Goal of the exercise
Only one stretch of the data is wanted: the line containing "(IHC) micrograph of", the line containing "image of serous", and every line between them, copied exactly.

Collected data
- Opening Delimiter -
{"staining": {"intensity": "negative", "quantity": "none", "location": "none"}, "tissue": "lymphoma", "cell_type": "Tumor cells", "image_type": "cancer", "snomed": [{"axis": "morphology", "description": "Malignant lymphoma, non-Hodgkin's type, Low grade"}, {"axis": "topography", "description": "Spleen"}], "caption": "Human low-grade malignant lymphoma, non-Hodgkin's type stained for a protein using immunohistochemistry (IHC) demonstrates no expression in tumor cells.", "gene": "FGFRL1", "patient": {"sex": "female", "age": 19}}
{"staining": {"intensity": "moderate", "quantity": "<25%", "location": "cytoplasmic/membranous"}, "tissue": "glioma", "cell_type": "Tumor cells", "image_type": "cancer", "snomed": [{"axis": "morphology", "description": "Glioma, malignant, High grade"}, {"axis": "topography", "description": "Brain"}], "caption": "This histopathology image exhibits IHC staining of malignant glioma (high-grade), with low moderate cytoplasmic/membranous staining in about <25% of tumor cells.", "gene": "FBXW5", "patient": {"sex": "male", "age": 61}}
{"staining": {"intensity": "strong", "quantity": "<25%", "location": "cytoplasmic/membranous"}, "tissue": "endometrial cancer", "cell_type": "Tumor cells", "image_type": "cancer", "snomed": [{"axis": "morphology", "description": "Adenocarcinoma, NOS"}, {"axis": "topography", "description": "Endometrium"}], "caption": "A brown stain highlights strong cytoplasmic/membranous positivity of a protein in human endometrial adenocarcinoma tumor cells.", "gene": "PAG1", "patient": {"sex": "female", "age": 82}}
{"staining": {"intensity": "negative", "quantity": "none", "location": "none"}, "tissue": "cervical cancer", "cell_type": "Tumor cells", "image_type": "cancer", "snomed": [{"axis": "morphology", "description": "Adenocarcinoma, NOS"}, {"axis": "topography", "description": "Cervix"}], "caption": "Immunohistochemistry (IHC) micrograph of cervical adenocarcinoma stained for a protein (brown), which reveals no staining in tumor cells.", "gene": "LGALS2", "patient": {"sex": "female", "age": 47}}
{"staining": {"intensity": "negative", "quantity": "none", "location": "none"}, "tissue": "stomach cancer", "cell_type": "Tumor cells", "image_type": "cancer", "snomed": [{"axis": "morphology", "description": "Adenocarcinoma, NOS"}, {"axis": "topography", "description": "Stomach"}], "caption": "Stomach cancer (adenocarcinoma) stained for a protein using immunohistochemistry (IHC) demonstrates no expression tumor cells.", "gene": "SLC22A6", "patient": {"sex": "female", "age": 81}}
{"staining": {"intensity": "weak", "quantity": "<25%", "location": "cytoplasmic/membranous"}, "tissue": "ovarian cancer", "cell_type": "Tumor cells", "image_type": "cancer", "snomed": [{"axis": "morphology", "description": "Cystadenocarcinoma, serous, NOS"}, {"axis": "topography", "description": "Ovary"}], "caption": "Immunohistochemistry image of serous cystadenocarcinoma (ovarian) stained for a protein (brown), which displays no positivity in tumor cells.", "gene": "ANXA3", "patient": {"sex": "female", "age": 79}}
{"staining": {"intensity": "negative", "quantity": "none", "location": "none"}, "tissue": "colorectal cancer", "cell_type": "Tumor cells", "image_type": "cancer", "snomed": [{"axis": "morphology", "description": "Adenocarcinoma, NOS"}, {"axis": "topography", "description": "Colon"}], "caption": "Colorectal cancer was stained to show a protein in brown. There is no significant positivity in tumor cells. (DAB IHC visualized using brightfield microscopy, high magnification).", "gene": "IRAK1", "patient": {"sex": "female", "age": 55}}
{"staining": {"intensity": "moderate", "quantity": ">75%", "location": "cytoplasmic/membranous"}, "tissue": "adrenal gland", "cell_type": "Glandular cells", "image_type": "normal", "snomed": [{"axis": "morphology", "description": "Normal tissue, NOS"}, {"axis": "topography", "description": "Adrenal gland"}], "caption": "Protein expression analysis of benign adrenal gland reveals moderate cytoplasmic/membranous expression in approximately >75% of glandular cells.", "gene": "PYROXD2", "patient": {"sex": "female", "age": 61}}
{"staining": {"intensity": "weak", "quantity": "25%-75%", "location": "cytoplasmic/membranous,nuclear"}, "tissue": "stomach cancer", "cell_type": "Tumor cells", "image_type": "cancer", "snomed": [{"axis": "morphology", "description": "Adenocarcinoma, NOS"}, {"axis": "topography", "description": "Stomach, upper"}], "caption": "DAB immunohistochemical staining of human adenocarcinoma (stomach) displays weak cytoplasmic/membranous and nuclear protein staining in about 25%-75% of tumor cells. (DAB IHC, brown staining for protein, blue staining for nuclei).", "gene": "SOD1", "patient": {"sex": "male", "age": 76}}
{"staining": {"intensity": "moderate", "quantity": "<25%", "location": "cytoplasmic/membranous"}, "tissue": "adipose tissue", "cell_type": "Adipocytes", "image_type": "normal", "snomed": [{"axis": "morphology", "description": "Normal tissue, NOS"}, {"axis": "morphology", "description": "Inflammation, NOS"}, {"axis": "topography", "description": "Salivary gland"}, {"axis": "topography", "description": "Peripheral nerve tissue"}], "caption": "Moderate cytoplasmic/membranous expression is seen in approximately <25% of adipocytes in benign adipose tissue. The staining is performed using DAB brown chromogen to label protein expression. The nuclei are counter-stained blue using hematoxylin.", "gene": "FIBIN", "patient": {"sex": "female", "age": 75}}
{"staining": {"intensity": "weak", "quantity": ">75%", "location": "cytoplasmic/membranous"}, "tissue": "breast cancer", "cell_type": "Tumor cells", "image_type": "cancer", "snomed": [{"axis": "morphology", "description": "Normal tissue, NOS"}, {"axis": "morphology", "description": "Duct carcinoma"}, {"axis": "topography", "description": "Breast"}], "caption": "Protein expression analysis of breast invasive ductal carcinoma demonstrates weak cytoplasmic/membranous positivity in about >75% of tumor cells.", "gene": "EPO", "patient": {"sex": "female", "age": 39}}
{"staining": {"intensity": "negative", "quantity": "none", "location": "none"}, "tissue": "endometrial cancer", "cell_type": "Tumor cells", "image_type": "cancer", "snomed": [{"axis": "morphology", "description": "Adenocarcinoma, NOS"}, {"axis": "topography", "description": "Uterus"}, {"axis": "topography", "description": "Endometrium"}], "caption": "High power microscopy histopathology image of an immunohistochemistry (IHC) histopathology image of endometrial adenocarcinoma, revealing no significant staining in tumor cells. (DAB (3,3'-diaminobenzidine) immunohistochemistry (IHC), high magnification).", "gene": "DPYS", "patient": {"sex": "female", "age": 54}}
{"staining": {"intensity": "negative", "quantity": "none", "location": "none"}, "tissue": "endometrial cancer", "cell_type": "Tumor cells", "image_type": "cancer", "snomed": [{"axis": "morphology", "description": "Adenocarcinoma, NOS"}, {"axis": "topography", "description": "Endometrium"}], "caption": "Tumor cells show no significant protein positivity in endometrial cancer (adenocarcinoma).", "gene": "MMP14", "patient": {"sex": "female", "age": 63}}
- Closing Delimiter -
Result below
{"staining": {"intensity": "negative", "quantity": "none", "location": "none"}, "tissue": "cervical cancer", "cell_type": "Tumor cells", "image_type": "cancer", "snomed": [{"axis": "morphology", "description": "Adenocarcinoma, NOS"}, {"axis": "topography", "description": "Cervix"}], "caption": "Immunohistochemistry (IHC) micrograph of cervical adenocarcinoma stained for a protein (brown), which reveals no staining in tumor cells.", "gene": "LGALS2", "patient": {"sex": "female", "age": 47}}
{"staining": {"intensity": "negative", "quantity": "none", "location": "none"}, "tissue": "stomach cancer", "cell_type": "Tumor cells", "image_type": "cancer", "snomed": [{"axis": "morphology", "description": "Adenocarcinoma, NOS"}, {"axis": "topography", "description": "Stomach"}], "caption": "Stomach cancer (adenocarcinoma) stained for a protein using immunohistochemistry (IHC) demonstrates no expression tumor cells.", "gene": "SLC22A6", "patient": {"sex": "female", "age": 81}}
{"staining": {"intensity": "weak", "quantity": "<25%", "location": "cytoplasmic/membranous"}, "tissue": "ovarian cancer", "cell_type": "Tumor cells", "image_type": "cancer", "snomed": [{"axis": "morphology", "description": "Cystadenocarcinoma, serous, NOS"}, {"axis": "topography", "description": "Ovary"}], "caption": "Immunohistochemistry image of serous cystadenocarcinoma (ovarian) stained for a protein (brown), which displays no positivity in tumor cells.", "gene": "ANXA3", "patient": {"sex": "female", "age": 79}}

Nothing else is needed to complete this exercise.